Hallucination is a factual error detectable on inspection. Frame errors require knowing what the artifact is for — its author, its audience, its register, what is public and what is private. That knowledge is not in the text. It's in the human's head.

Fact-checking catches hallucination. Frame errors require something closer to direction — the human maintaining the identity of the work across a process that will otherwise drift.


The human's actual job

The common model: human as fact-checker, accuracy filter, error-catcher. This is not where the leverage is.
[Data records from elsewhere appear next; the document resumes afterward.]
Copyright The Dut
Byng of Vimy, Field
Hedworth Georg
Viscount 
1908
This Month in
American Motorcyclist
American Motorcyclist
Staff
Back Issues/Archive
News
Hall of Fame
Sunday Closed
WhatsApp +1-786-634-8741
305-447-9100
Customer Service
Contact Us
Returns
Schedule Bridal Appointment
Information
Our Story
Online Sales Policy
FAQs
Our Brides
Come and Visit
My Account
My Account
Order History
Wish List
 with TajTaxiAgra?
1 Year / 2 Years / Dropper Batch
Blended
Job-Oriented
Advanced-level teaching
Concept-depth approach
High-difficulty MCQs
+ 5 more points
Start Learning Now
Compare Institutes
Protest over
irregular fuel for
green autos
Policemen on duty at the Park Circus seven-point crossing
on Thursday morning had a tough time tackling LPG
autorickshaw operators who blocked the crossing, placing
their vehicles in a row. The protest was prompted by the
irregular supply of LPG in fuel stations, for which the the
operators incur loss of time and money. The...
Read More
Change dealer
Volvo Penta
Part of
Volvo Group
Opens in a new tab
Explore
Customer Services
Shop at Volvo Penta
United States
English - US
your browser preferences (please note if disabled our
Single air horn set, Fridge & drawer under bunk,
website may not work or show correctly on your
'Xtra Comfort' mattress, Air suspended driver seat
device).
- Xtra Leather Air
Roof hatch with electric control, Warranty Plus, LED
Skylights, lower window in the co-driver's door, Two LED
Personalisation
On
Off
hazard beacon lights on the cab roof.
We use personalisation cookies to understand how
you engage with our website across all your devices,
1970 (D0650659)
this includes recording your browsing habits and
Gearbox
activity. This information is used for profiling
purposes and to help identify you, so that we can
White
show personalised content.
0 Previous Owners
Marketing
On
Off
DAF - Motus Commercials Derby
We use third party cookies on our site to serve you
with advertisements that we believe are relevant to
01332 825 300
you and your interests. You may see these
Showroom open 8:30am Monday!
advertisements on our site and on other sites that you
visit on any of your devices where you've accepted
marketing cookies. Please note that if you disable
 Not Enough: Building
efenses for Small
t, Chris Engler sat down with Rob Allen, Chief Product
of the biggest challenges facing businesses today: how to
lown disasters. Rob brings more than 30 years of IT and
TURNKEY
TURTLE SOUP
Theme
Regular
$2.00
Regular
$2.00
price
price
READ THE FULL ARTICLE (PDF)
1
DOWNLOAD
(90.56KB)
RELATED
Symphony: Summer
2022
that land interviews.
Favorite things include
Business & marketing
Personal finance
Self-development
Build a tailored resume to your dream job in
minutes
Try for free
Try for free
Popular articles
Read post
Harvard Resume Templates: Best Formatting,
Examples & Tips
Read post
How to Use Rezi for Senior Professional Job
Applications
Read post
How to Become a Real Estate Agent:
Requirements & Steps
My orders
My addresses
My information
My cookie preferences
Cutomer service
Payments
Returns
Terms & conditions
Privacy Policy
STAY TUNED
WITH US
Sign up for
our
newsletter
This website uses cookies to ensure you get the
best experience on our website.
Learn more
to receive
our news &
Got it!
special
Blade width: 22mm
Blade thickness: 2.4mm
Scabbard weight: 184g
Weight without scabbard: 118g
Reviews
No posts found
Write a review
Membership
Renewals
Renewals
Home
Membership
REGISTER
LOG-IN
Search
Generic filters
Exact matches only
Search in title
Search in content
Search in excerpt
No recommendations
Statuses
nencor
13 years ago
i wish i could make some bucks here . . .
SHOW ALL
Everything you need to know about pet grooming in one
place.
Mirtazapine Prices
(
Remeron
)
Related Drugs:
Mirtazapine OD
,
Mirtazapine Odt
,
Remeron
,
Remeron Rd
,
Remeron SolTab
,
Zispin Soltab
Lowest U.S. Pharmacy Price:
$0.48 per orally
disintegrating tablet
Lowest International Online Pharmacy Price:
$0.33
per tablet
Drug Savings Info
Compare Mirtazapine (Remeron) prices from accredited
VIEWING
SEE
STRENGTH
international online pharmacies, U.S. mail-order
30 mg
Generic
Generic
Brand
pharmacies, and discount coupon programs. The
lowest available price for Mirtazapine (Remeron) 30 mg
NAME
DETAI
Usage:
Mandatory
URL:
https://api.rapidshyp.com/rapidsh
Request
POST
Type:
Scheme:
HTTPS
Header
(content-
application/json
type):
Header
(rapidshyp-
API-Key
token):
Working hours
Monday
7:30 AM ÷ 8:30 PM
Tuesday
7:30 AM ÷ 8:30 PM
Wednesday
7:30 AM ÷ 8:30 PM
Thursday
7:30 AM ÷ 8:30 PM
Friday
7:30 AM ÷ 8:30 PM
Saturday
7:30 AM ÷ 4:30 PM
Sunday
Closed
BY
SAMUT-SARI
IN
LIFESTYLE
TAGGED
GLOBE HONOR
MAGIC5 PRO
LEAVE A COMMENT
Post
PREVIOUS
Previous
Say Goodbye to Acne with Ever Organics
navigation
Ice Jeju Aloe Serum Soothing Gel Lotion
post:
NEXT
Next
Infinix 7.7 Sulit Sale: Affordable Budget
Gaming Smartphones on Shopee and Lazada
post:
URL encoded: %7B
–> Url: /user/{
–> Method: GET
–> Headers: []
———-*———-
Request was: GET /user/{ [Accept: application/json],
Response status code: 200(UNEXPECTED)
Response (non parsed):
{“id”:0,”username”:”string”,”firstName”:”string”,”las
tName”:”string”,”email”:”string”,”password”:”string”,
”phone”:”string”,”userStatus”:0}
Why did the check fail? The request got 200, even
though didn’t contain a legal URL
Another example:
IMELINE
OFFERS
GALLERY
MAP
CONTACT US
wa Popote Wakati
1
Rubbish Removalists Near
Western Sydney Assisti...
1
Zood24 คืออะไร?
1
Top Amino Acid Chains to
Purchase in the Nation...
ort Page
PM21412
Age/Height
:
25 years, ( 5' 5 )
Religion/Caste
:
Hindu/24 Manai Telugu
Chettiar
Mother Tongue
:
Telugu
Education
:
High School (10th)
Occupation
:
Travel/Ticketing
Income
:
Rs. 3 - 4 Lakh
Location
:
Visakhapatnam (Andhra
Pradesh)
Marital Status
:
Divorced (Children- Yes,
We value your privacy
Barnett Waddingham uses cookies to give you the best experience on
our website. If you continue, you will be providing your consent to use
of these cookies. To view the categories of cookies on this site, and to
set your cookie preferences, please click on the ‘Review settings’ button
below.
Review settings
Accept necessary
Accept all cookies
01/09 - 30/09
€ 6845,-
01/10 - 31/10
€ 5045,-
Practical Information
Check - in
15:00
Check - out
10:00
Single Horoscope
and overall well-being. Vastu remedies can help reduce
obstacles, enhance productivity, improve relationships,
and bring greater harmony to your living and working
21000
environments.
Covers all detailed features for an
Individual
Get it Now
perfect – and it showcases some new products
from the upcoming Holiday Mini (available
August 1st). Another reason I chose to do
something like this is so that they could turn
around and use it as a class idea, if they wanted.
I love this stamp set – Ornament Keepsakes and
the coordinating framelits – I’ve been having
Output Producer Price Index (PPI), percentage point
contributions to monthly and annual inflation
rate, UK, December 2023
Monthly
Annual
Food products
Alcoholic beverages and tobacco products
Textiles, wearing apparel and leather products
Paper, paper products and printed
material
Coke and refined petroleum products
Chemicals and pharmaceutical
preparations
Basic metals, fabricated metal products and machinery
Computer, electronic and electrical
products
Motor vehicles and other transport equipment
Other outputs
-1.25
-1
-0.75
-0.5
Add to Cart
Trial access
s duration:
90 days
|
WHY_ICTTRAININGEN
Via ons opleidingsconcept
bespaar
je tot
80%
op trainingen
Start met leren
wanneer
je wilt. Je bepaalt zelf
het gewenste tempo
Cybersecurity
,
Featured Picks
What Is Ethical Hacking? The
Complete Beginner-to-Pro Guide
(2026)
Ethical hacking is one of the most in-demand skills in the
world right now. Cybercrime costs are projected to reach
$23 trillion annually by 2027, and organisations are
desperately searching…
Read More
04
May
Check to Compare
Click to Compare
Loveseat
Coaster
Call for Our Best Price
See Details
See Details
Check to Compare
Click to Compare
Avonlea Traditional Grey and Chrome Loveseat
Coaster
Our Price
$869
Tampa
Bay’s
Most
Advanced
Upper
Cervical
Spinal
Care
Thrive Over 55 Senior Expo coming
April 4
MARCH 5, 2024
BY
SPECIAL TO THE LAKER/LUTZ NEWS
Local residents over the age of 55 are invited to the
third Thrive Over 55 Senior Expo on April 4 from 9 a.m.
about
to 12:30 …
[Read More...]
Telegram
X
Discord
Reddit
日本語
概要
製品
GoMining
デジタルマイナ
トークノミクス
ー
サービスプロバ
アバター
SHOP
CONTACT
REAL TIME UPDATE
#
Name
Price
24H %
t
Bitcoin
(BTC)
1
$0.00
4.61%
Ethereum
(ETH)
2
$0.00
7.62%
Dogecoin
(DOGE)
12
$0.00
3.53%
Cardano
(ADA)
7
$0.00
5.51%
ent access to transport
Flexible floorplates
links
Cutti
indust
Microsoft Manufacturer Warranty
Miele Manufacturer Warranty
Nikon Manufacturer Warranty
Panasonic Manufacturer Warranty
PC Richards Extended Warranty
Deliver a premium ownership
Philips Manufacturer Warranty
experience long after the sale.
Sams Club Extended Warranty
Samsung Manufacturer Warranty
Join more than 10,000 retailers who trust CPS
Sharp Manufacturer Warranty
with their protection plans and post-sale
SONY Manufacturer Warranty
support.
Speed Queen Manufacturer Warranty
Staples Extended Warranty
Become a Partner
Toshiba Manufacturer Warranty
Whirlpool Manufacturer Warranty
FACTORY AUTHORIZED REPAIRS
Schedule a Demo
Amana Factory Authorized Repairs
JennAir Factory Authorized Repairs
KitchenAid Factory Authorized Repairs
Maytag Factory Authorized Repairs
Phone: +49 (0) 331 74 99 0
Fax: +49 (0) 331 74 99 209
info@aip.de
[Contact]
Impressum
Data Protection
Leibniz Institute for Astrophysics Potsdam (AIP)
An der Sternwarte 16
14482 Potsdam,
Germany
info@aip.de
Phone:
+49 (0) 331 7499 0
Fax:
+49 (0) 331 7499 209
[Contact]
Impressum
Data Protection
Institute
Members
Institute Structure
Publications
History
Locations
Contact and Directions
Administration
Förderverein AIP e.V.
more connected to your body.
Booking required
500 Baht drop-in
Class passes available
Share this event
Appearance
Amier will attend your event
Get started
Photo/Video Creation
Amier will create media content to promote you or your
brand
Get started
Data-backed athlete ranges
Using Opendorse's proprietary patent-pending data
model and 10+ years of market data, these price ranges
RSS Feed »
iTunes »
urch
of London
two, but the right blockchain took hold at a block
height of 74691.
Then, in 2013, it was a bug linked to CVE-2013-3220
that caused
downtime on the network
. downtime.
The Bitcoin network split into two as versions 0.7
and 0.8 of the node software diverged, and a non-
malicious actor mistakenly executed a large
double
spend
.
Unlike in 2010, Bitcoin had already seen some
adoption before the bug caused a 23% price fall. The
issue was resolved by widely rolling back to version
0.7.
The AI is usually accurate on facts. The human's actual job in 2026 is to hold the frame: who is the author, what is the publication, who is the reader, what is private, what is this artifact for. When the human loses track of that — or delegates it to the AI — the work drifts. The errors are subtle. They look like improvements. The only recovery is knowing the work well enough to notice when you're no longer making it.


Reference case

This node was written directly from a production incident. A long-form essay on an adjacent topic went through several AI revision sessions. No false facts appeared. Voice migrated from the publication's established register toward first-person analytical prose. Vocabulary from a private intellectual project surfaced verbatim in the published text — accurate, contextually coherent, wrong for the audience. Structural edits improved specificity and rigor while degrading the piece on the dimension that mattered: whether it was still the piece it was supposed to be.

The diagnosis required holding the original frame. Not fact-checking. Knowing what the piece was for.